また、ドゥロフ氏は8月24日。自家用ジェット機でフランスのル・ブルジェ空港に到着した直後に身柄を拘束された。さらに、4日間の勾留の後、広範囲にわたる刑事罪で正式に捜査対象となった。保釈金は500万ユーロ(約8億円)に設定され。なお、フランス国内からの出国禁止と週2回の警察署への出頭が条件として課された。

フランス当局が問題視した内容

加えて、起訴内容は多岐にわたる。さらに、児童の性的虐待資料(CSAM)の拡散への加担、薬物取引の促進。組織犯罪への協力、マネーロンダリングの幇助などが含まれている。なお、フランス当局は。Telegramが違法コンテンツの温床となっているにもかかわらず、同社が法執行機関からの協力要請にほとんど応じてこなかったと指摘している。

具体的には、Telegramは約10億人のユーザーを抱えるが。さらに、モデレーションチームの規模は他の大手SNSと比べて極めて小さいとされる。エンドツーエンド暗号化やアカウントの匿名性の高さも。なお、犯罪者にとって好都合な環境を作り出していた。

ドゥロフ氏とTelegramの主張

実際に、ドゥロフ氏は逮捕後。さらに、「プラットフォーム上のユーザーの行為について。経営者が個人的に責任を問われるのは前例がない」と反論した。Telegram側も。「アプリの悪用はプラットフォーム自体の責任ではない」との立場を崩していない。

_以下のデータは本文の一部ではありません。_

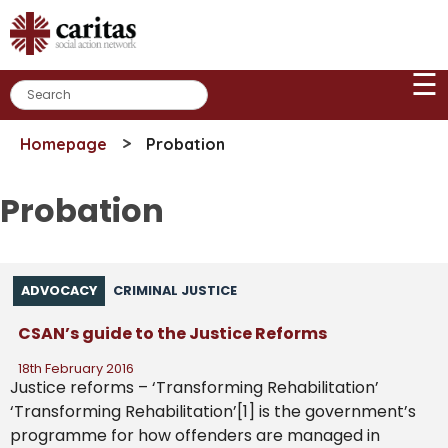
Skip
to
content
☰
>
Homepage
Probation
Probation
ADVOCACY
CRIMINAL JUSTICE
CSAN’s guide to the Justice Reforms
18th February 2016
Justice reforms – ‘Transforming Rehabilitation’
‘Transforming Rehabilitation’[1] is the government’s
programme for how offenders are managed in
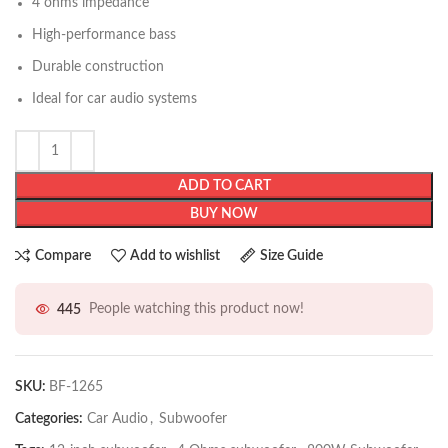
4 ohms impedance
High-performance bass
Durable construction
Ideal for car audio systems
ADD TO CART
BUY NOW
Compare
Add to wishlist
Size Guide
445
People watching this product now!
SKU:
BF-1265
Categories:
Car Audio
,
Subwoofer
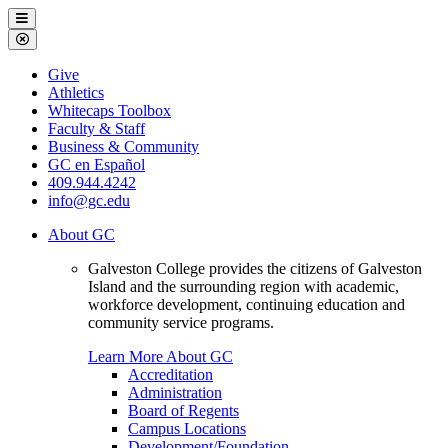
Galveston
Menu
College
Close
Menu
Galveston
Give
College
Athletics
Whitecaps Toolbox
Faculty & Staff
Business & Community
GC en Español
409.944.4242
info@gc.edu
About GC
Galveston College provides the citizens of Galveston
Island and the surrounding region with academic,
workforce development, continuing education and
community service programs.
Learn More About GC
Accreditation
Administration
Board of Regents
Campus Locations
Development/Foundation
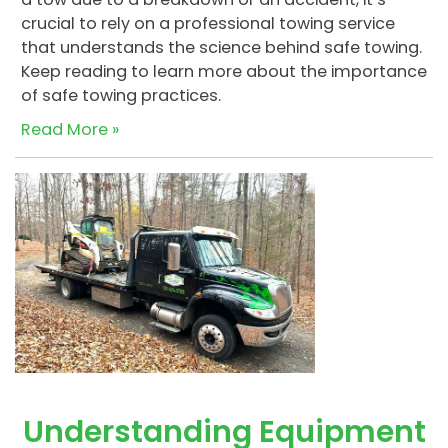
crucial to rely on a professional towing service
that understands the science behind safe towing.
Keep reading to learn more about the importance
of safe towing practices.
Read More »
Understanding Equipment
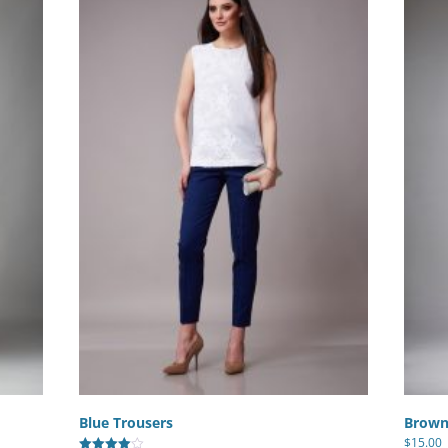
Blue Trousers
Brown
$
15.00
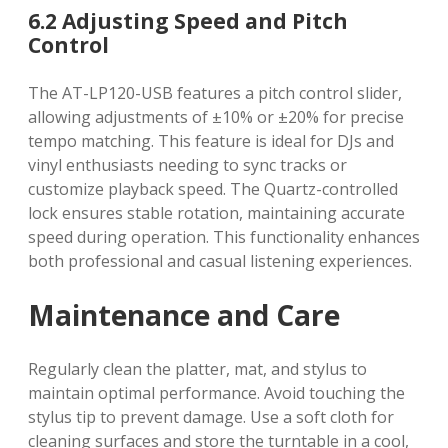
6.2 Adjusting Speed and Pitch
Control
The AT-LP120-USB features a pitch control slider,
allowing adjustments of ±10% or ±20% for precise
tempo matching. This feature is ideal for DJs and
vinyl enthusiasts needing to sync tracks or
customize playback speed. The Quartz-controlled
lock ensures stable rotation, maintaining accurate
speed during operation. This functionality enhances
both professional and casual listening experiences.
Maintenance and Care
Regularly clean the platter, mat, and stylus to
maintain optimal performance. Avoid touching the
stylus tip to prevent damage. Use a soft cloth for
cleaning surfaces and store the turntable in a cool,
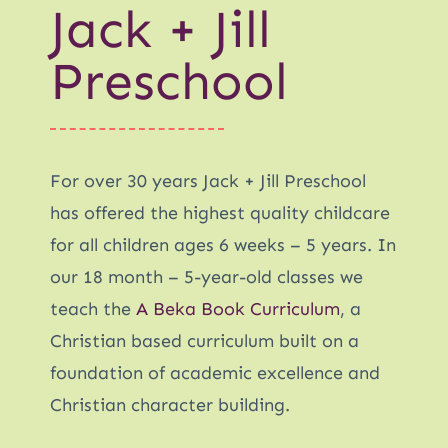
Jack + Jill
Preschool
For over 30 years Jack + Jill Preschool
has offered the highest quality childcare
for all children ages 6 weeks – 5 years. In
our 18 month – 5-year-old classes we
teach the
A Beka Book Curriculum
, a
Christian based curriculum built on a
foundation of academic excellence and
Christian character building.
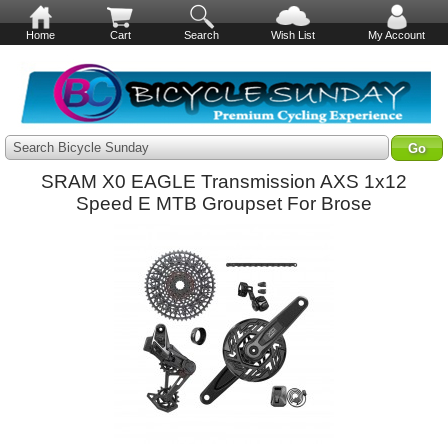
Home
Cart
Search
Wish List
My Account
Search Bicycle Sunday
SRAM X0 EAGLE Transmission AXS 1x12
Speed E MTB Groupset For Brose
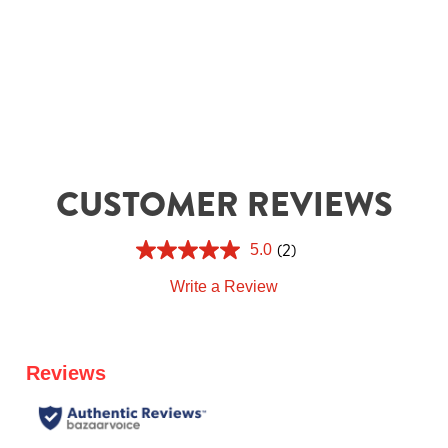
CUSTOMER REVIEWS
(2)
5.0
Write a Review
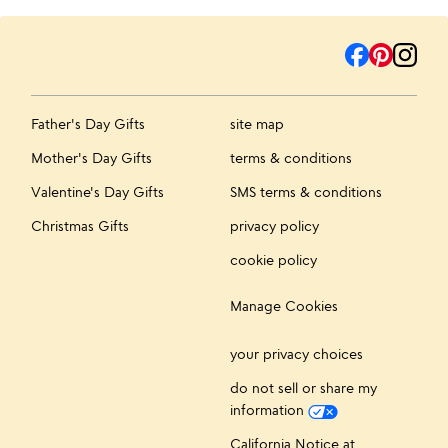
Father's Day Gifts
site map
Mother's Day Gifts
terms & conditions
Valentine's Day Gifts
SMS terms & conditions
Christmas Gifts
privacy policy
cookie policy
Manage Cookies
your privacy choices
do not sell or share my
information
California Notice at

特に、ドゥロフ氏はロシア生まれで。ロシア版Facebookと呼ばれる「VKontakte(VK)」の創設者でもある。さらに、ロシア政府からの検閲要求を拒否して国外に脱出し。2013年にTelegramを設立した経緯がある。なお、「表現の自由」を重視する姿勢は一貫しているが。それが犯罪者の隠れ蓑にもなっているという批判は根強い。

事件後のTelegramの変化とドゥロフ逮捕の展望

なお、逮捕を受けて、Telegramは一定の方針転換を行った。さらに、2024年9月にはプライバシーポリシーを改訂し。法的に有効な要請に対してユーザーのIPアドレスや電話番号を開示する方針を明記した。なお、以前は捜査機関からの要請にもほとんど応じなかったことを考えると、大きな変化だ。

さらに、この事件は、テック企業の経営者がプラットフォーム上の違法行為に対してどこまで個人的な責任を負うべきかという、重要な法的問題を提起している。さらに、判決の行方は。世界中のSNSやメッセージアプリの運営方針にも影響を与えるだろう。